**Source text**
_ _ _ _
In a rare case, the data center may become inaccesible or unavailable for a prolonged period of time. In such cases the application will be migrated to another data center using the same steps as those above for local failover.

Remote failovers also take about 4 hours to complete.

IX. Disaster Recovery Personnel

The following personnel are involved with or affected by the disaster recovery plan.

a. Infrastructure team

This infrastructure team is responsible for monitoring the infrastructure and responding to any disaster that may cause service disruption.

b. Support team

The support team is responsible for user communication and liasing with the infrastructure team either to forward information received from users to the infrastructure team, keep the Incident Management System updated, and to share incident updates with the service users.

c. Information Security Manager

If a disaster is caused by an incident that also has security implications, such as, a denial-of-service attack, the infrastructure team will keep the Information Security Manager informed at all times in addition to liasing with the support team.

X. Periodic Reviews

The Infrastructure Lead holds half-yearly reviews with the Company Management to share data about the infrastructure. These review include information of any disasters, their impact and the recovery steps taken. The reviews follow the agenda given below:

  • Service availability in the past six months;
  • Availability metrics for the hosting provider in the past six months;
  • Share the number of service related incidents encountered in the past six months;
  • Incidents classified as disasters;
  • Disaster recovery steps taken;
  • Disaster prevention steps taken;
  • Recommendations on improvements to improve infrastructure availability and robustness.

XI. Change Log

  • January 28, 2021: Changed document visibility to everyone so that all platform users can review this document, without the need for signing up or signing in.
  • October 18, 2020: Reflected change in legal name of the company from INHX Services Private Limited to Hotlink Services Private Limited.
  • June 11, 2018: Changed document visibility from all users to signed-in users only.
  • June 30, 2017: Added link to the platform availability chart under the Disaster Prevention section.
  • June 24, 2017: Added a link to this plan under the {{article:AR5348V8NT7Z:Master Agreement}}.
  • June 10, 2015: Added section on Disaster Prevention.
  • November 21, 2012: Minor corrections in spellings and grammar.
  • October 29, 2012: Added definitions section at the top.
  • April 1, 2012: First version of the plan published.
Last edited: January 28, 2021
_ _ _ _
**Problems and tasks**
a – In the disaster recovery plan, how long do remote failovers take to complete?
b – Quote the part of the disaster recovery plan that opens with the words containing "In a rare case, the" and closes with "hours to complete.".
The entries after the disaster recovery plan are separate material.
_ _ _ _
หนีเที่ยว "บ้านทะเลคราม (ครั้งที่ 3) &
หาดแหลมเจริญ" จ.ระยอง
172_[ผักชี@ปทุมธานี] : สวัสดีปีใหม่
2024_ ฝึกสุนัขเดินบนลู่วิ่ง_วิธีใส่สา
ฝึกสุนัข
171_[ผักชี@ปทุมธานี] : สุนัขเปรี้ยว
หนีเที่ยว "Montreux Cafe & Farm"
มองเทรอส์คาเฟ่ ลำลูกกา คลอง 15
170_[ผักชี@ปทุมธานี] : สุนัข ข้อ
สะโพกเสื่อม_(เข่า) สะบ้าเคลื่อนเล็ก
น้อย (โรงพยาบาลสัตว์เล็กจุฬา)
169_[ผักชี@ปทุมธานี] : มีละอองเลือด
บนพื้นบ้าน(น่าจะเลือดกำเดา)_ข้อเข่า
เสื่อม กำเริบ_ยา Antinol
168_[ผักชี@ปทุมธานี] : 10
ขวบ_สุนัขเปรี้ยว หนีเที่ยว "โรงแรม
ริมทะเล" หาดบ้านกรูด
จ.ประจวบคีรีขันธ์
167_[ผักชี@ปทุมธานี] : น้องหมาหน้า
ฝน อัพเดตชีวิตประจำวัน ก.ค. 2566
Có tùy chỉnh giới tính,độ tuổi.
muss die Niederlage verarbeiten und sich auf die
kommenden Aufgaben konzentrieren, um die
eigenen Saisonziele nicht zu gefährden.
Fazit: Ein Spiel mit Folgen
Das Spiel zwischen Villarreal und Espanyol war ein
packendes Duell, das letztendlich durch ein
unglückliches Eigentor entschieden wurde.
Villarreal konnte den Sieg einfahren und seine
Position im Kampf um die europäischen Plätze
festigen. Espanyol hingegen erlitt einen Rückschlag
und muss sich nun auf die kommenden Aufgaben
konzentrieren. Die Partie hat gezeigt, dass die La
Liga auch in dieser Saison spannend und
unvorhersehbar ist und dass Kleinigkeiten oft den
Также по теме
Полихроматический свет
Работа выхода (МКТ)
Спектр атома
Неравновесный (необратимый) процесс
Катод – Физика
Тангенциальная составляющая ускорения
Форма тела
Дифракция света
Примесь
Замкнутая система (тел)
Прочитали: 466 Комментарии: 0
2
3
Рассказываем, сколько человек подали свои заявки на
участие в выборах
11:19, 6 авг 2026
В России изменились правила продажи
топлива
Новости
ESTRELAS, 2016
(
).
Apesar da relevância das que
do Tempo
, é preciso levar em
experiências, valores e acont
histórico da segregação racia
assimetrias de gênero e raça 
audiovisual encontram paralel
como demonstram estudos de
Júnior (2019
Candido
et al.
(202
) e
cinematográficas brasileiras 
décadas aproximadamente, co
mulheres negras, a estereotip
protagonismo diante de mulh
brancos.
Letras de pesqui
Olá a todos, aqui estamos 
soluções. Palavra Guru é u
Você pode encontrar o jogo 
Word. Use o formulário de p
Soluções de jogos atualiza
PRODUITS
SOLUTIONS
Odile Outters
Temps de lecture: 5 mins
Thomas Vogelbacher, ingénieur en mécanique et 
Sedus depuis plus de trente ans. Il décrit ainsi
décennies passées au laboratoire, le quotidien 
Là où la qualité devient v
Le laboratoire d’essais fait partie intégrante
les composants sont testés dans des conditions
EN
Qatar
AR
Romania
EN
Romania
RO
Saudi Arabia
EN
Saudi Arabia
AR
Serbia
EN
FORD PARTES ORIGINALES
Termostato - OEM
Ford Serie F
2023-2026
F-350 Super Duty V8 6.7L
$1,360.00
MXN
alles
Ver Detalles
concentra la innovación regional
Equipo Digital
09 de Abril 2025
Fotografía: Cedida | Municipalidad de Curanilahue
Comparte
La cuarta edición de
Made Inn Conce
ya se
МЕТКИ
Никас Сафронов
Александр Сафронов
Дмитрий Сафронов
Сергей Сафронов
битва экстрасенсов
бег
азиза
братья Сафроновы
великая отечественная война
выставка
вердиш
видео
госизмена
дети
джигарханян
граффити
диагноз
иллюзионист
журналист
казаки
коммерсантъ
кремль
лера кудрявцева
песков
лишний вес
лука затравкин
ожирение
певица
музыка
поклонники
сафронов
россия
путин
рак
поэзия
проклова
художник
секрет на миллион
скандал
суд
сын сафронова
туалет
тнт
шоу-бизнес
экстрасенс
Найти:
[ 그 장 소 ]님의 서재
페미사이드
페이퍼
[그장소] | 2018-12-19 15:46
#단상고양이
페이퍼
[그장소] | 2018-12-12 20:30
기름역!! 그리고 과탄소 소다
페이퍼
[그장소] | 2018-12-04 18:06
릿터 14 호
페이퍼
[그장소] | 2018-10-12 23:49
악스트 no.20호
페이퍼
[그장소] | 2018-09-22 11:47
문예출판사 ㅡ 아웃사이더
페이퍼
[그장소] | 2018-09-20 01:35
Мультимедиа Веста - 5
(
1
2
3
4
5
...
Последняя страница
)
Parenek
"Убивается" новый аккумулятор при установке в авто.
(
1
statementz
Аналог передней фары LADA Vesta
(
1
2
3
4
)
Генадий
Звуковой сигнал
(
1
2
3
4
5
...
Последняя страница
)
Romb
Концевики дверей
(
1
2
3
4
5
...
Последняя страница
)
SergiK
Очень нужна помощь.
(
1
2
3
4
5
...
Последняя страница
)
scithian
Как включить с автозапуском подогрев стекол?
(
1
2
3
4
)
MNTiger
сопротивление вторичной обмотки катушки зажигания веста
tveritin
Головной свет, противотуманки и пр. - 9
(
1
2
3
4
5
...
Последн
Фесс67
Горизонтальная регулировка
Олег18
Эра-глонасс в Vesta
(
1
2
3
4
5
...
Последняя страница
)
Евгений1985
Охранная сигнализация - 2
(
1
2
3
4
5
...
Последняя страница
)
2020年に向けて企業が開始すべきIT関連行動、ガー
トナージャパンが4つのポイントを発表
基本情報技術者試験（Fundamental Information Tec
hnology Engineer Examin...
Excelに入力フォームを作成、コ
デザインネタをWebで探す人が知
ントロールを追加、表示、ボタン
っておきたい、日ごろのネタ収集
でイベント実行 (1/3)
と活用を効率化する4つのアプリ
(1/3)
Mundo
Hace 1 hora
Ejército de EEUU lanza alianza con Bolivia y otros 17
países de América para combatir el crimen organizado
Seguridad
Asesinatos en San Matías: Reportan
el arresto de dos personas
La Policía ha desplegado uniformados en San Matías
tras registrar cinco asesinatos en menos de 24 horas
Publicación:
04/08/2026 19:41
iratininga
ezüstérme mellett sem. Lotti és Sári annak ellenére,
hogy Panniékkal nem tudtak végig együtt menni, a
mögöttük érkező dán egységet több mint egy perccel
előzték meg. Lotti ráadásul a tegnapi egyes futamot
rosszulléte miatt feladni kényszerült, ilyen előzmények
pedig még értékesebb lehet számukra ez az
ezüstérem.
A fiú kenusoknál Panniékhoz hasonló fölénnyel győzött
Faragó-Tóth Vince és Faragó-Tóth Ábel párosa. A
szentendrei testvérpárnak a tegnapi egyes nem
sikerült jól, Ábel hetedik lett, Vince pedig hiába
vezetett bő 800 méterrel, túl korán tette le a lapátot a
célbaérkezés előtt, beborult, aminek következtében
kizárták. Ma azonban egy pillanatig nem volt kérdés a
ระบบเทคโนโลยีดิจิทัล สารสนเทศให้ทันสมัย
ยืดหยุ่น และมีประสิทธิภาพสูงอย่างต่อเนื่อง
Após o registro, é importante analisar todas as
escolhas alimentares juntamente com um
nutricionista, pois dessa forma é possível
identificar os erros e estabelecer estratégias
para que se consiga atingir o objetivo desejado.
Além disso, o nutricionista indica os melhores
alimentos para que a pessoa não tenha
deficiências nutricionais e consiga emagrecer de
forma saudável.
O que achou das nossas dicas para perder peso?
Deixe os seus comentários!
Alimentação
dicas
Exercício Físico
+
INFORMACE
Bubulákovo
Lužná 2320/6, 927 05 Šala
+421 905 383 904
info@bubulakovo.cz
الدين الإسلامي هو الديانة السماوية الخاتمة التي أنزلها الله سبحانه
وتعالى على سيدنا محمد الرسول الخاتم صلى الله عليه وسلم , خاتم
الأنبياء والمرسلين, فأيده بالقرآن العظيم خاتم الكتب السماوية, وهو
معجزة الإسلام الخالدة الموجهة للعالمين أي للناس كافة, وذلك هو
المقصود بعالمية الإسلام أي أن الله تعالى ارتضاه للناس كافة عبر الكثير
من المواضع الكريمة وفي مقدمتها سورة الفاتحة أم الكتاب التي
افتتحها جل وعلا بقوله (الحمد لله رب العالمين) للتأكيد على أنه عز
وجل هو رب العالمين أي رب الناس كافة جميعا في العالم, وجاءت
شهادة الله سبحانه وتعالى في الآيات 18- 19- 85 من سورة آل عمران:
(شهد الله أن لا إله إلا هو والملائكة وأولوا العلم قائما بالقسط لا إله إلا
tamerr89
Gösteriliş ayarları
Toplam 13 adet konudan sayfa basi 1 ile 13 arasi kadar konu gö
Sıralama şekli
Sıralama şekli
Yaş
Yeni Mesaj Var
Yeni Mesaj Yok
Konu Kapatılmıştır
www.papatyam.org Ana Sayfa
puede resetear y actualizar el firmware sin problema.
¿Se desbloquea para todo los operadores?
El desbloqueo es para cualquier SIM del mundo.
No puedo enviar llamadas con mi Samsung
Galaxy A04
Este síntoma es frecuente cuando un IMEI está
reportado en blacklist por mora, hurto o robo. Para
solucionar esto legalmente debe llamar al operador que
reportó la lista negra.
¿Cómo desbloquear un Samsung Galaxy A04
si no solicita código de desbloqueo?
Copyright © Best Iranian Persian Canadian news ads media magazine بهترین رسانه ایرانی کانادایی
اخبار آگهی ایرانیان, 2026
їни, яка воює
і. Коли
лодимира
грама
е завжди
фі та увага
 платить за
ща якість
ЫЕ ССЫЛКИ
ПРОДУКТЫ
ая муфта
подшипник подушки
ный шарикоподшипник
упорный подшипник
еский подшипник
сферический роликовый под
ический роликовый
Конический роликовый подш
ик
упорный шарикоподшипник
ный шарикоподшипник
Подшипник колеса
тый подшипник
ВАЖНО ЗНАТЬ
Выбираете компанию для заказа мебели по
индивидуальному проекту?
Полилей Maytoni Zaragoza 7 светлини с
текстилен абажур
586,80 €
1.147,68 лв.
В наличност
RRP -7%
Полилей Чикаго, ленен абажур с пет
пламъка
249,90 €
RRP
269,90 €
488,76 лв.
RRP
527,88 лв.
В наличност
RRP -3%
_ _ _ _
**Task answers**
a – About 4 hours.

b –
In a rare case, the data center may become inaccesible or unavailable for a prolonged period of time. In such cases the application will be migrated to another data center using the same steps as those above for local failover.

Remote failovers also take about 4 hours to complete.